Wednesday, July 3, 2013

Whatever Wednesdays: Thoughts for the Start of HAIR

Last night I had my first rehearsal for HAIR at Serenbe Playhouse. Now, a meditation on nostalgia, hypocrisy, and hope.


My mother was a hippie who left college for six months to live on a commune in California with her boyfriend. That makes her the coolest mom ever. When I was little, I would ask her to regale me with stories of her wild youth, but she could never remember much. Or, the things she did remember seemed so unremarkable that she told them with great nonchalance. "Oh, I don't know - we lived in tents and grew our own food." I lived in the suburbs; it sounded magical. 


When I was a teenager, I believed that I belonged to an era decades gone; I would go to sleep wishing that I would wake-up in 1968 - or at least that the present world would transform.

I would watch the news and get mad. Ann Coulter would spew her hate all over the airwaves and I would seethe. I knew other people were upset - I could hear it from the people at my church, some friends, and a teacher or two - but no one was doing anything about it. Not even me. I was a middle-class girl doing her homework on her bed while listening to Room For Squares.

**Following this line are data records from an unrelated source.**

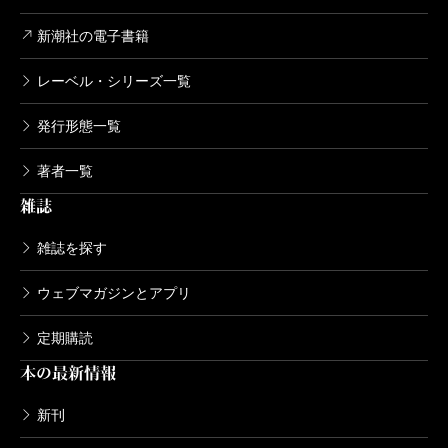
新潮社の電子書籍
レーベル・シリーズ一覧
発行形態一覧
著者一覧
雑誌
雑誌を探す
ウェブマガジンとアプリ
定期購読
本の最新情報
新刊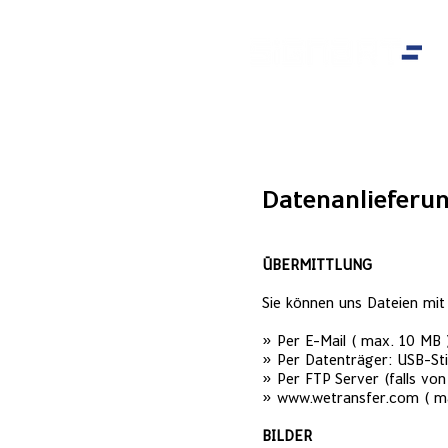
Datenanlieferu
ÜBERMITTLUNG
Sie können uns Dateien mit
» Per E-Mail ( max. 10 MB 
» Per Datenträger: USB-St
» Per FTP Server (falls vo
»
www.wetransfer.com
( m
BILDER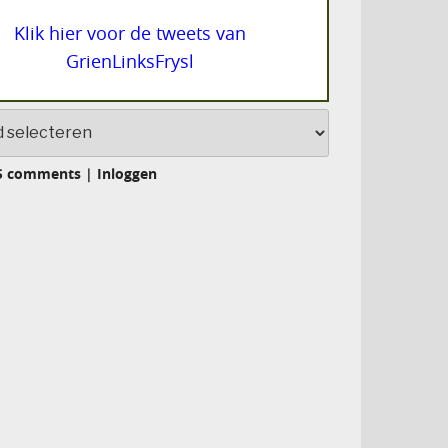
Klik hier voor de tweets van
GrienLinksFrysl
S comments
|
Inloggen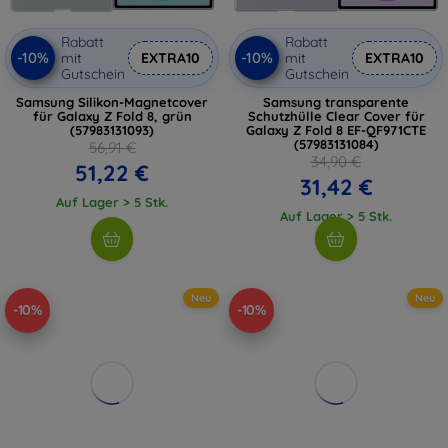
Rabatt
Rabatt
-10%
-10%
mit
EXTRA10
mit
EXTRA10
Gutschein
Gutschein
Samsung Silikon-Magnetcover
Samsung transparente
für Galaxy Z Fold 8, grün
Schutzhülle Clear Cover für
(57983131093)
Galaxy Z Fold 8 EF-QF971CTE
(57983131084)
56,91 €
34,90 €
51,22 €
31,42 €
Auf Lager > 5 Stk.
Auf Lager > 5 Stk.
Neu
Neu
-10%
-10%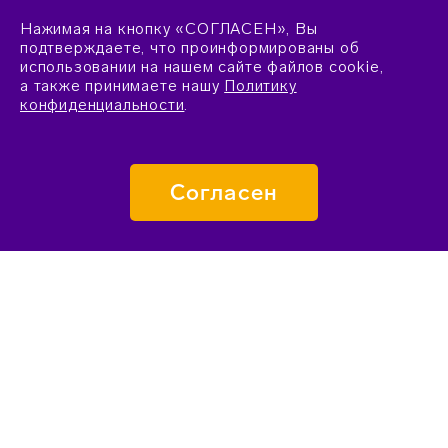
Нажимая на кнопку «СОГЛАСЕН», Вы
подтверждаете, что проинформированы об
использовании на нашем сайте файлов cookie,
а также принимаете нашу
Политику
конфиденциальности
.
Согласен
ПОДАТЬ ЗАЯВКУ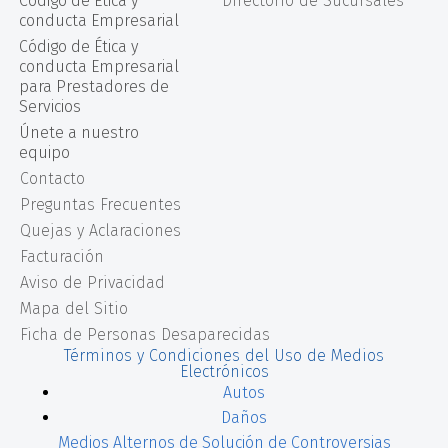
Código de Ética y
Directorio de Sucursales
conducta Empresarial
Código de Ética y
conducta Empresarial
para Prestadores de
Servicios
Únete a nuestro
equipo
Contacto
Preguntas Frecuentes
Quejas y Aclaraciones
Facturación
Aviso de Privacidad
Mapa del Sitio
Ficha de Personas Desaparecidas
Términos y Condiciones del Uso de Medios
Electrónicos
Autos
Daños
Medios Alternos de Solución de Controversias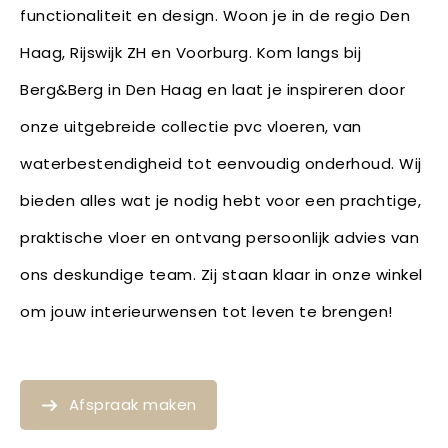
functionaliteit en design. Woon je in de regio Den
Haag, Rijswijk ZH en Voorburg. Kom langs bij
Berg&Berg in Den Haag en laat je inspireren door
onze uitgebreide collectie pvc vloeren, van
waterbestendigheid tot eenvoudig onderhoud. Wij
bieden alles wat je nodig hebt voor een prachtige,
praktische vloer en ontvang persoonlijk advies van
ons deskundige team. Zij staan klaar in onze winkel
om jouw interieurwensen tot leven te brengen!
Afspraak maken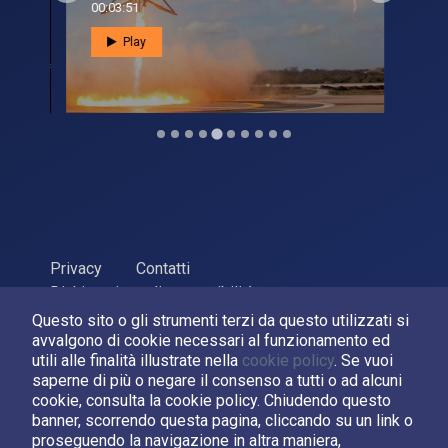
00:03:51
00:0
Play
Privacy
Contatti
Dichiarazione di accessibilità
Questo sito o gli strumenti terzi da questo utilizzati si
ASI Agenzia Spaziale Italiana, 2026. P.Iva 03638121008
avvalgono di cookie necessari al funzionamento ed
Sviluppato da
LPM
utili alle finalità illustrate nella
cookie policy
. Se vuoi
saperne di più o negare il consenso a tutti o ad alcuni
cookie, consulta la cookie policy. Chiudendo questo
Seguici su:
banner, scorrendo questa pagina, cliccando su un link o
proseguendo la navigazione in altra maniera,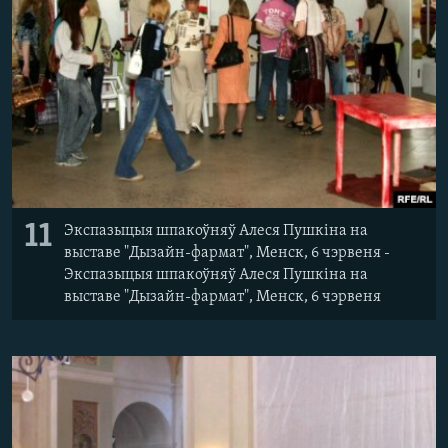
11
Экспазыцыя шпакоўняў Алеся Пушкіна на
выставе "Дызайн-фармат", Менск, 6 чэрвеня -
Экспазыцыя шпакоўняў Алеся Пушкіна на
выставе "Дызайн-фармат", Менск, 6 чэрвеня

My freshman year of college, I heard there was going to be an Iraq War protest in front of the student center. I was thrilled - finally, I was among like-minded peers! My 10 AM class ended and I ran to the quad. I raced up the steps and stopped cold on the grass. Before me were five people holding sloppy posterboard signs. Two were sitting down; they all looked bored. No one even glanced their way. I silently walked into the student center and bought a pizza pretzel.

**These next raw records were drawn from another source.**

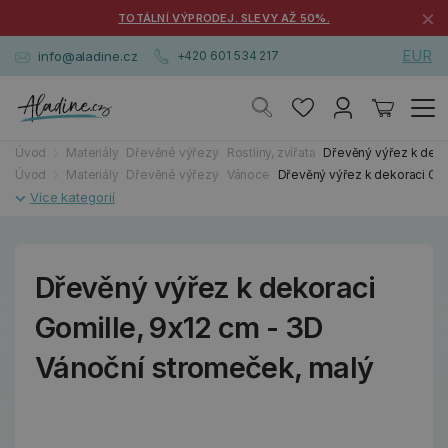
×
TOTÁLNÍ VÝPRODEJ. SLEVY AŽ 50%.
EUR
info@aladine.cz
+420 601 534 217
Úvod
Materiály
Dřevěné výřezy
Rostliny, zvířata
Dřevěný výřez k deko
Úvod
Materiály
Dřevěné výřezy
Vánoce
Dřevěný výřez k dekoraci Gom
Dřevěný výřez k dekoraci
Gomille, 9x12 cm - 3D
Vánoční stromeček, malý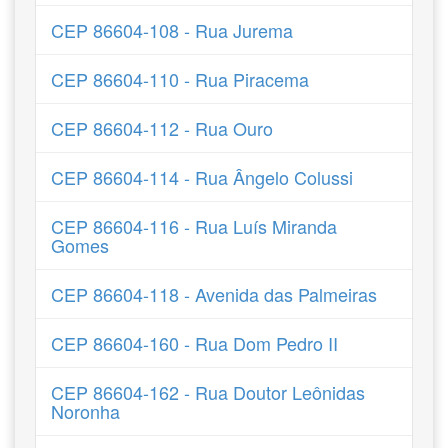
CEP 86604-108 - Rua Jurema
CEP 86604-110 - Rua Piracema
CEP 86604-112 - Rua Ouro
CEP 86604-114 - Rua Ângelo Colussi
CEP 86604-116 - Rua Luís Miranda
Gomes
CEP 86604-118 - Avenida das Palmeiras
CEP 86604-160 - Rua Dom Pedro II
CEP 86604-162 - Rua Doutor Leônidas
Noronha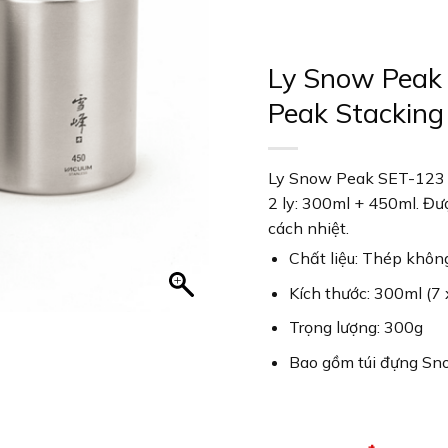
Ly Snow Peak
Peak Stackin
Ly Snow Peak SET-123 
2 ly: 300ml + 450ml. Đư
cách nhiệt.
Chất liệu: Thép không
Kích thước: 300ml (7 
Trọng lượng: 300g
Bao gồm túi đựng S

How embarrassing, to stage a protest in an echo chamber. 


I seriously considered going back to New York when Occupy Wall Street started. For the first time in my life, I saw a group of people I agreed with who were angry enough to beat their chests. I wanted so badly to abandon my comfortable life and spend my days and nights on the streets - to get arrested and yell until I was hoarse. But I was doing a show at the Alliance; I couldn't walk away from that. I felt like a fraud for choosing career over cause. Which dream is greater: the one where I'm an actress, or the one where I'm a force for good in the world? 

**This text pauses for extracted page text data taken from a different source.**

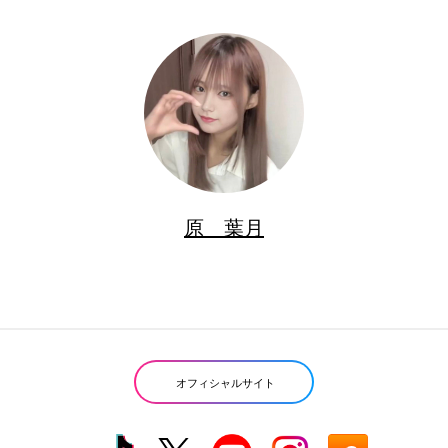
原 葉月
オフィシャルサイト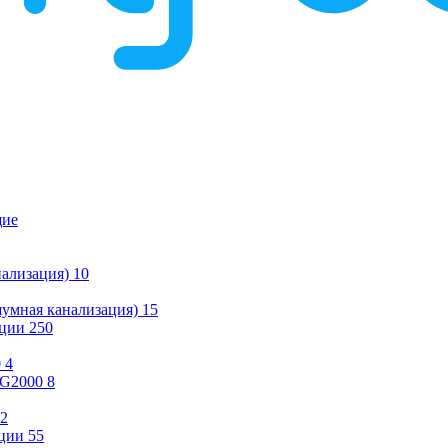
щие
ализация)
10
умная канализация)
15
ации
250
0
4
KG2000
8
2
ции
55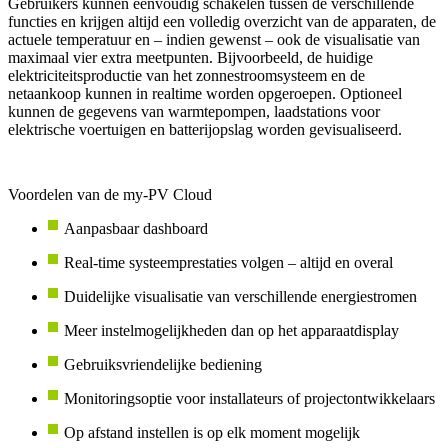
Gebruikers kunnen eenvoudig schakelen tussen de verschillende
functies en krijgen altijd een volledig overzicht van de apparaten, de
actuele temperatuur en – indien gewenst – ook de visualisatie van
maximaal vier extra meetpunten. Bijvoorbeeld, de huidige
elektriciteitsproductie van het zonnestroomsysteem en de
netaankoop kunnen in realtime worden opgeroepen. Optioneel
kunnen de gegevens van warmtepompen, laadstations voor
elektrische voertuigen en batterijopslag worden gevisualiseerd.
Voordelen van de my-PV Cloud
Aanpasbaar dashboard
Real-time systeemprestaties volgen – altijd en overal
Duidelijke visualisatie van verschillende energiestromen
Meer instelmogelijkheden dan op het apparaatdisplay
Gebruiksvriendelijke bediening
Monitoringsoptie voor installateurs of projectontwikkelaars
Op afstand instellen is op elk moment mogelijk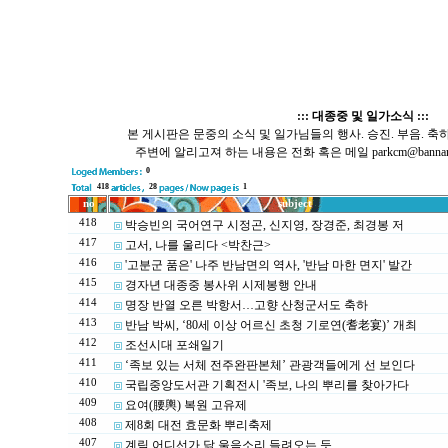
::: 대종중 및 일가소식 :::
본 게시판은 문중의 소식 및 일가님들의 행사. 승진. 부음. 축
주변에 알리고져 하는 내용은 전화 혹은 메일 parkcm@bannamp
0
418
28
1
no
subject
418
박승빈의 국어연구 시정곤, 신지영, 장경준, 최경봉 저
417
고서, 나를 울리다 <박찬근>
416
'고분군 품은' 나주 반남면의 역사, '반남 마한 면지' 발간
415
경자년 대종중 봉사위 시제봉행 안내
414
명장 반열 오른 박항서…고향 산청군서도 축하
413
반남 박씨, ‘80세 이상 어르신 초청 기로연(耆老宴)’ 개최
412
조선시대 포쇄일기
411
‘족보 있는 서체 전주완판본체’ 관광객들에게 선 보인다
410
국립중앙도서관 기획전시 '족보, 나의 뿌리를 찾아가다
409
요여(腰輿) 복원 고유제
408
제8회 대전 효문화 뿌리축제
407
계림 어디선가 닭 울음소리 들려오는 듯…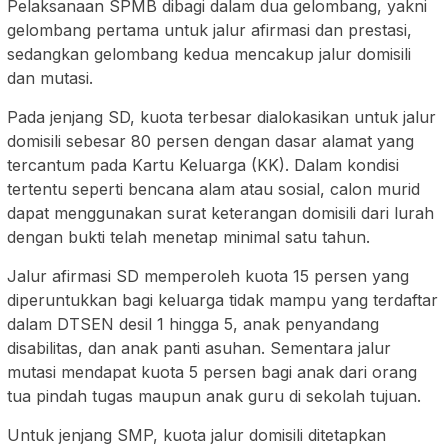
Pelaksanaan SPMB dibagi dalam dua gelombang, yakni
gelombang pertama untuk jalur afirmasi dan prestasi,
sedangkan gelombang kedua mencakup jalur domisili
dan mutasi.
Pada jenjang SD, kuota terbesar dialokasikan untuk jalur
domisili sebesar 80 persen dengan dasar alamat yang
tercantum pada Kartu Keluarga (KK). Dalam kondisi
tertentu seperti bencana alam atau sosial, calon murid
dapat menggunakan surat keterangan domisili dari lurah
dengan bukti telah menetap minimal satu tahun.
Jalur afirmasi SD memperoleh kuota 15 persen yang
diperuntukkan bagi keluarga tidak mampu yang terdaftar
dalam DTSEN desil 1 hingga 5, anak penyandang
disabilitas, dan anak panti asuhan. Sementara jalur
mutasi mendapat kuota 5 persen bagi anak dari orang
tua pindah tugas maupun anak guru di sekolah tujuan.
Untuk jenjang SMP, kuota jalur domisili ditetapkan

Historians argue about the effectiveness of protests. Some will tell you that all the hippies did was piss people off - that they undermined the causes they supported by scaring people. Considering the backlash against both the Tea Party and Occupy Wall Street, I'll concede that's a good point. Most people don't go for extremes. 

I do. 

I am easily swayed by the romance of 60s counterculture. I want to believe in the magic of people standing-up and demanding change - I want to believe that our leaders will listen when we cry for justice and equality.


I no longer want to live in the past. All I want is to shape the future. Sounds simple enough.